Step 5: Read the Settings Between the Two Arms
The two arms have different functions. The one on the left controls the furnace’s low temperature while the other controls high temperatures. However, you’re not concerned with the arms.
Instead, you’re concerned with the reading between the two arms – the value that controls the furnace’s fan. What’s the reading?
Step 6: Adjust the Setting as Necessary
Best practice requires that the furnace fan kicks on as soon as the furnace warms up. So, ideally, you want the fan to begin to run as soon as the temperatures within the furnace cabinet reach 105°F. To this end, we recommend setting the central component to between 105°F and 115°F.
Step 7: Set the Lower Temperature Limit
As we saw earlier, the arm that controls the lower temperature setting is to the left. We recommend setting it to around 90°F.
This way, when the furnace reaches 90°F, the left arm will signal it to start generating more heat to warm your home.
Keep in mind that the warm air from the furnace is about 20°F cooler when it exits the ducts in your home. So, effectively, you’re asking the furnace to keep your home above 70°F.
Step 8: Set the Higher Temperature Limit
The ideal high-temperature limit varies from one application to the next. However, we recommend a value of around 200°F.
When the furnace reaches this temperature, the right arm will request it stop producing heat further. So, the unit will cycle off and let the blower fan circulate the warm air already within your home.
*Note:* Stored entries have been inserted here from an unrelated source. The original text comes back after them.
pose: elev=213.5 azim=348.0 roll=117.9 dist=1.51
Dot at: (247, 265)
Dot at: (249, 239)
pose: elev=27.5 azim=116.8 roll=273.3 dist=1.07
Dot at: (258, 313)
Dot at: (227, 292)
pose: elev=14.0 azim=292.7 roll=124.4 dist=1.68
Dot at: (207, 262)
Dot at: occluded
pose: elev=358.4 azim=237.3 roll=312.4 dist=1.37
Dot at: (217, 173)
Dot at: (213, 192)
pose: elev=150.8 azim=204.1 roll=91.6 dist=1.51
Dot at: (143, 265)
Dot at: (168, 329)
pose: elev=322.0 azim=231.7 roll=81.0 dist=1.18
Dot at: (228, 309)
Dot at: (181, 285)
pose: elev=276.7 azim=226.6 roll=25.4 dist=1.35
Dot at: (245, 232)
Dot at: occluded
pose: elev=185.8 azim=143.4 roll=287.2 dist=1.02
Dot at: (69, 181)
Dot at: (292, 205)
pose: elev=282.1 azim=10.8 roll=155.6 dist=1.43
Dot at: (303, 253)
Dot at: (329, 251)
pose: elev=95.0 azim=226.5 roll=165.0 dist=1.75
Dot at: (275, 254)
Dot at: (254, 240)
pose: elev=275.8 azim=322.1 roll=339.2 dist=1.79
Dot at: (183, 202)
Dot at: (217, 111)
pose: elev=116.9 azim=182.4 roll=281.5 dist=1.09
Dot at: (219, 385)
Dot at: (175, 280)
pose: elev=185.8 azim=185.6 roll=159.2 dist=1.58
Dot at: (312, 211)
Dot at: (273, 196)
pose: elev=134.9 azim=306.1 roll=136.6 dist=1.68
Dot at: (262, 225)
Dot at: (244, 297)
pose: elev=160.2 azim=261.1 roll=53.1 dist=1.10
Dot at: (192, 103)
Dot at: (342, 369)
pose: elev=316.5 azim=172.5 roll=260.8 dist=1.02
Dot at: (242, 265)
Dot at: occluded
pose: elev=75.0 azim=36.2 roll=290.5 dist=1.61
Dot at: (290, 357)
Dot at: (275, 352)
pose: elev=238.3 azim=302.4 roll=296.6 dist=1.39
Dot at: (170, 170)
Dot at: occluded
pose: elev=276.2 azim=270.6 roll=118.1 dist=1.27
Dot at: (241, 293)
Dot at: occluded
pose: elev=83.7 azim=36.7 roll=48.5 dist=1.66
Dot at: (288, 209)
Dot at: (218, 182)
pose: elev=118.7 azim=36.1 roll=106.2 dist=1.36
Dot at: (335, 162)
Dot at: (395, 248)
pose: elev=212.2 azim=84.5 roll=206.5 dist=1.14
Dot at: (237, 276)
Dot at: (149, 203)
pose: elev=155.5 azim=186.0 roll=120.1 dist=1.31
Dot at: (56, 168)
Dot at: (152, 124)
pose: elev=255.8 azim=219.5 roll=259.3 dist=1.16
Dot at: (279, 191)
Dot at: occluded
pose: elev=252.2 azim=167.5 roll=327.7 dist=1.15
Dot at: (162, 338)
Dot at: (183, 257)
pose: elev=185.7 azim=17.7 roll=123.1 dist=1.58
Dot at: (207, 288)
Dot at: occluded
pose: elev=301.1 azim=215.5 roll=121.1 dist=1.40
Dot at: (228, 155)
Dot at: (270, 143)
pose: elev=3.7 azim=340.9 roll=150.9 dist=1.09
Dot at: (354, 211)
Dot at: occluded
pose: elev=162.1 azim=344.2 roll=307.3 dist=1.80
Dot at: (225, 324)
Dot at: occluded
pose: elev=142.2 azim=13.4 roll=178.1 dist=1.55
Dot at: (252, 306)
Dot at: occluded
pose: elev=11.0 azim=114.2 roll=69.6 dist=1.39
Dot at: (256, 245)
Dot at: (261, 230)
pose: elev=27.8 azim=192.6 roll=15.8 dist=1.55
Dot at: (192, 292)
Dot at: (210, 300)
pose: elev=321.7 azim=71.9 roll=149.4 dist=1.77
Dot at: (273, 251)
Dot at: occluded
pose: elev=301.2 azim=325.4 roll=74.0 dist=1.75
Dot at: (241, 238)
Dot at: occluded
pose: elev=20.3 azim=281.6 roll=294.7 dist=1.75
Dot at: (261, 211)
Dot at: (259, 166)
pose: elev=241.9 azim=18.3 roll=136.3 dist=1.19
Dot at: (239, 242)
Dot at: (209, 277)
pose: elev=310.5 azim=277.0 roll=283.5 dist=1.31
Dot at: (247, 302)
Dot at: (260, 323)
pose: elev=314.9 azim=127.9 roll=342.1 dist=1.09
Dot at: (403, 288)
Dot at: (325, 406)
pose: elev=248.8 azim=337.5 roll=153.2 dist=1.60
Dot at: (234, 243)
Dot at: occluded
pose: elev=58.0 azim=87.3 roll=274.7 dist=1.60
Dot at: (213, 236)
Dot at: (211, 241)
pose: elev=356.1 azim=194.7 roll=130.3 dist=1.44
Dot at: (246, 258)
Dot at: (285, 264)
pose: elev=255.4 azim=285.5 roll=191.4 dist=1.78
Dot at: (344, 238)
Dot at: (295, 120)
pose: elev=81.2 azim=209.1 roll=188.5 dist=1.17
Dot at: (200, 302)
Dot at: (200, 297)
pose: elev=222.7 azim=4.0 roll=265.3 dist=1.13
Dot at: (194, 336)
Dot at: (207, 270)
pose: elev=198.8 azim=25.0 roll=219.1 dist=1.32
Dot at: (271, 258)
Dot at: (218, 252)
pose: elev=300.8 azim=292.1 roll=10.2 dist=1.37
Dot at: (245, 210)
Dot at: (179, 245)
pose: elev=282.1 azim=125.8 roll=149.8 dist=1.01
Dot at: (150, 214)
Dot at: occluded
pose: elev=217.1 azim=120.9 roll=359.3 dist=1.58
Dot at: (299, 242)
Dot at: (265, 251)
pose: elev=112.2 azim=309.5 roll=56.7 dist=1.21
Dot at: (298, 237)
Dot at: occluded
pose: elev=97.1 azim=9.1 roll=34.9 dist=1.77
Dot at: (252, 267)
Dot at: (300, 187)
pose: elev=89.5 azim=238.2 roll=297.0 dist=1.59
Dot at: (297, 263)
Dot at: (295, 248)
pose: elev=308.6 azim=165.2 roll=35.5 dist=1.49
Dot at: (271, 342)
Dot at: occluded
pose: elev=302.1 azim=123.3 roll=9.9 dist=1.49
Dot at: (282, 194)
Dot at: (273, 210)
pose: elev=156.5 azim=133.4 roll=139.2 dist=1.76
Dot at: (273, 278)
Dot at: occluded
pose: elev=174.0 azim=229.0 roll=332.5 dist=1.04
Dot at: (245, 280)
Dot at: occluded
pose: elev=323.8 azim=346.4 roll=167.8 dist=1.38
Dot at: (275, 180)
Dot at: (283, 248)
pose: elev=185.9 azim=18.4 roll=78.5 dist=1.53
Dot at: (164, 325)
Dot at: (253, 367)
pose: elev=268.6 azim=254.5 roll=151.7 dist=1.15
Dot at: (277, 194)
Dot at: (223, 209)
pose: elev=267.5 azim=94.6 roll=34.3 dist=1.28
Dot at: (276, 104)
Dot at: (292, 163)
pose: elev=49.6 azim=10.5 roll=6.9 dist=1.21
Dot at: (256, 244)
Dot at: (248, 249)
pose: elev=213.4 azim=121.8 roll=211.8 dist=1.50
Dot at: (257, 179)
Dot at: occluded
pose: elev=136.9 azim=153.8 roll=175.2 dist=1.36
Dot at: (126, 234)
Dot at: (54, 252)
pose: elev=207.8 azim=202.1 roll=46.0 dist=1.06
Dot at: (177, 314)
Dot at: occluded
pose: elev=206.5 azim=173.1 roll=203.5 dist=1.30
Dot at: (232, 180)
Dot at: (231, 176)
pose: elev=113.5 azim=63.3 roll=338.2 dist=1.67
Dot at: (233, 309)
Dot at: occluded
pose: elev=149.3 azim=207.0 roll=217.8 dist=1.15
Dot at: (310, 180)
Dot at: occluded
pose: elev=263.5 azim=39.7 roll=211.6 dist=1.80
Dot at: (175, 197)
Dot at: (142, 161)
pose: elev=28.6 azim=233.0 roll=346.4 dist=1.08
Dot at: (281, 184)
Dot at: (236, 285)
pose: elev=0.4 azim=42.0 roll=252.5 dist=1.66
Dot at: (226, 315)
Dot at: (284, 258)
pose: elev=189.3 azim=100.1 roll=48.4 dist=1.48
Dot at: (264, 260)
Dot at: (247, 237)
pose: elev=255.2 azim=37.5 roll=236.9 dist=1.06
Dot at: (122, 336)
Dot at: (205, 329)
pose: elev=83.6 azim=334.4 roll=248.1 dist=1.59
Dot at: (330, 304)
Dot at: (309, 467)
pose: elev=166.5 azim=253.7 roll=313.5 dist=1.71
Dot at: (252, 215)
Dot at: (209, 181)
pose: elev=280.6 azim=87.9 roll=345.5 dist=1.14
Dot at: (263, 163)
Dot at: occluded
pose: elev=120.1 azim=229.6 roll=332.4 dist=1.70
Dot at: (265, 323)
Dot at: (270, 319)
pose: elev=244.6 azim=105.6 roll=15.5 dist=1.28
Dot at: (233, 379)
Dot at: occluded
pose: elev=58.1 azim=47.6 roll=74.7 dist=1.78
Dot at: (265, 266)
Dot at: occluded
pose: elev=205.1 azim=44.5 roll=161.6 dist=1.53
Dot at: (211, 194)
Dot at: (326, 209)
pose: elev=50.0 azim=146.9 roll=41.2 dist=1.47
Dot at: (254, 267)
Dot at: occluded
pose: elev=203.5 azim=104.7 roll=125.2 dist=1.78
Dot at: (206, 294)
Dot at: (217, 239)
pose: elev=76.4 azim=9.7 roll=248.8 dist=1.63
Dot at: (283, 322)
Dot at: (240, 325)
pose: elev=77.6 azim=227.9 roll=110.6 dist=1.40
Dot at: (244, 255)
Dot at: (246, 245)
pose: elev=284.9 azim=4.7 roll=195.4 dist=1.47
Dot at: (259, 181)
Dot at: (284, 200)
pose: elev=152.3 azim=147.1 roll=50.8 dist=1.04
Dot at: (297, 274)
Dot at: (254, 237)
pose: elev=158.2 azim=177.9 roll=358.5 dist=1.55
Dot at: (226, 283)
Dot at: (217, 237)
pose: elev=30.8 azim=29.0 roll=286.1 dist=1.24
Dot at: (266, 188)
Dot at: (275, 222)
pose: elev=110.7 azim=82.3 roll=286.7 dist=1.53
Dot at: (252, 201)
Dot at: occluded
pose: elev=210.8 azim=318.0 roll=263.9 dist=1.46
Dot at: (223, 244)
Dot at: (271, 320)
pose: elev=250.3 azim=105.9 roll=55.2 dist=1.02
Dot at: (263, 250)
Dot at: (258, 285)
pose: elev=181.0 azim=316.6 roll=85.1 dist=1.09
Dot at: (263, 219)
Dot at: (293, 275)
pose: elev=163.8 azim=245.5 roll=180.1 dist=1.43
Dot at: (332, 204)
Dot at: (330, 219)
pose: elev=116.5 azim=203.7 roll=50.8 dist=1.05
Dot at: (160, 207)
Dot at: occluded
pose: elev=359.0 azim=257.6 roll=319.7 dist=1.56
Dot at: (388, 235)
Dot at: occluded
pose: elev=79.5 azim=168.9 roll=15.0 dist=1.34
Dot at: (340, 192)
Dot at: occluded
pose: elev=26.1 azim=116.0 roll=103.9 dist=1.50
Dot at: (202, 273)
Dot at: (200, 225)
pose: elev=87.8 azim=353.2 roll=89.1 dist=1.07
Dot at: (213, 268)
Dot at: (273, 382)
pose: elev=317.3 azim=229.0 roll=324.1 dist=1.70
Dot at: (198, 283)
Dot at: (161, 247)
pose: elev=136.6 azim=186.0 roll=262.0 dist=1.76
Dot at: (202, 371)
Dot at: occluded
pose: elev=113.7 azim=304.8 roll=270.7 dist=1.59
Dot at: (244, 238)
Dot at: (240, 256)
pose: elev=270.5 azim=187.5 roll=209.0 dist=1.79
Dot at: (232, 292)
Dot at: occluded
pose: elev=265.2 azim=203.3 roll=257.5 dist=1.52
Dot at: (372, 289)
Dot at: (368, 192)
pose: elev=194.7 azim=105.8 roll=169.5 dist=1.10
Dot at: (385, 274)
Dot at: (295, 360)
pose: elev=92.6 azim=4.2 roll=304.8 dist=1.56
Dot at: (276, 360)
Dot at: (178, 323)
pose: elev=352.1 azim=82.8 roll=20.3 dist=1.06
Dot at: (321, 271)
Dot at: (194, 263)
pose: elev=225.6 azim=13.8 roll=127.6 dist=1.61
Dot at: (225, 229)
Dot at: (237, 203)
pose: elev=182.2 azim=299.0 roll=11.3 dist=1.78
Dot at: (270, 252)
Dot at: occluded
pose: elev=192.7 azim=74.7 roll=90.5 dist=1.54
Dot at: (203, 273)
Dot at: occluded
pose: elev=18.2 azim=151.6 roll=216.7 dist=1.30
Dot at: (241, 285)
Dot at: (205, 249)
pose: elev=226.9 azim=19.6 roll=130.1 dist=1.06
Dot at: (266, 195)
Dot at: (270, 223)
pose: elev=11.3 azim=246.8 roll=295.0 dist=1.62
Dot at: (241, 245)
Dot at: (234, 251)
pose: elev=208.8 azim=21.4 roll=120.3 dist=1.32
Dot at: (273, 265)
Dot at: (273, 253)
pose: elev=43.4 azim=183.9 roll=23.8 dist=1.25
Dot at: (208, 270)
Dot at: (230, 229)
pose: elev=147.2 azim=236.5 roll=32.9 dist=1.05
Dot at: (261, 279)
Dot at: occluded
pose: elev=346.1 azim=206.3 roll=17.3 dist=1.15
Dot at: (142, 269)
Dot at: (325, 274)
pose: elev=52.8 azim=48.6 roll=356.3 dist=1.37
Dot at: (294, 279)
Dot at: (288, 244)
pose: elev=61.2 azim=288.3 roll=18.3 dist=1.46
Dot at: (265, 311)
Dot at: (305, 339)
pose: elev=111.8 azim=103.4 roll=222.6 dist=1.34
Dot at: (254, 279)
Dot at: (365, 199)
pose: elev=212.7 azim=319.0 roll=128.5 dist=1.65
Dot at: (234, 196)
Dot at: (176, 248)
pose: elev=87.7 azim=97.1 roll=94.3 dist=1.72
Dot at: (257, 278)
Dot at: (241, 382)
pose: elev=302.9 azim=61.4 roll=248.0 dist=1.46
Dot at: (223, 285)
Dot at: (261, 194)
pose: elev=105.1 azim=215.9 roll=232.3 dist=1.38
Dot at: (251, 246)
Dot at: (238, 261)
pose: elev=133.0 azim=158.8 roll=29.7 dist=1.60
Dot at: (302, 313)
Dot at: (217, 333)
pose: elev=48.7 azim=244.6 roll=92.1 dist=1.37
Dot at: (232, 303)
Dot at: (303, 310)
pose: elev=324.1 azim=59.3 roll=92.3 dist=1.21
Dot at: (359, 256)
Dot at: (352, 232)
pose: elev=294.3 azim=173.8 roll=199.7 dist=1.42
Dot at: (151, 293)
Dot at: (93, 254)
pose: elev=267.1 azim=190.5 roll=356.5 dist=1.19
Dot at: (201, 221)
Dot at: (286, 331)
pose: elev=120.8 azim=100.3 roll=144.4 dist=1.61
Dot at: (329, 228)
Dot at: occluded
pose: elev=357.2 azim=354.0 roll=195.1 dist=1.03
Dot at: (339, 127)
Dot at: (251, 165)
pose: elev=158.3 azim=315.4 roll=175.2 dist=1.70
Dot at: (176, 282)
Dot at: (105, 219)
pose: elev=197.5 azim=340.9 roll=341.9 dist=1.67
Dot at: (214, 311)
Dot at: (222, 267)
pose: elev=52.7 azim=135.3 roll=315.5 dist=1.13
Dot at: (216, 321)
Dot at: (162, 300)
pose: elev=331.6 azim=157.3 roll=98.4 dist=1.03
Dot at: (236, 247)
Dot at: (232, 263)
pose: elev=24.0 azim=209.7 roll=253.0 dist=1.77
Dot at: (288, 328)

Step 9: Set the Furnace to Automatic Mode
Many people tend to forget this part. Although you can also switch the temperatures manually to keep your home within the selected range, it’s much more convenient to automatically let the furnace handle it. If you push the white socket in, your settings will be cleared.
Step 10: Close the Panel and Finish Up
You’ve successfully reset your furnace limit switch. Now, return the panel and screw it back into place. Then turn the gas supply back on and switch on the furnace power.
You can check the video below to help you through the process
Can I Bypass a Limit Switch?
Yes, you can bypass the furnace limit switch, though we don’t recommend it. Bypassing the limit switch creates a massive fire risk as you’d essentially be running the furnace with no regard for potential overheating. What if the home becomes too hot?
Nevertheless, you can bypass the limit switch when testing the switch. You can also bypass it temporarily to troubleshoot other parts of the furnace.
First, turn off the furnace (both the electricity and gas supply). Then take out the nuts holding the service cover and remove the cover. Now, unclip the two wires from the metal contacts on the side of the pressure switch and connect them directly.
When you do this, power will flow directly from the first wire to the next without going through the limit switch. So, your furnace should continue to work even if the limit switch is broken.
How to Jump a Limit Switch
Jumping is just another word for “bypassing.” To jump your limit switch, disconnect the two wires attaching to the switch and connect them directly.
Alternatively, use a small piece of wire to connect the two wires. This eliminates the limit switch from the equation. A wire with two alligator clips is ideal.
Bypassing or jumping the limit switch can be an excellent way to test the switch if it refuses to reset. If the furnace doesn’t run in standard setup but functionals perfectly when you bypass/jump the switch, the switch is defective. If you’ve tried to reset it in vain, the only solution is to replace it.
How Much Does it Cost to Replace a Furnace Limit Switch?
Furnace limit switches cost between $5 and $25. Meanwhile, professional servicing costs $60 to $200, depending on the type of furnace and your geographic location. So, you should be prepared with at least $65 if you prefer a professional replacement.
Furnace limit switches are a critical part of the modern furnace. They protect you and your family from overheating and are also responsible for keeping the furnace ON when temperatures dip dangerously low.
Therefore, it helps to arm yourself with basic knowledge on limit switches, especially how to reset the switch. This way, you can troubleshoot and even fix your furnace personally if you encounter an issue in the middle of the night.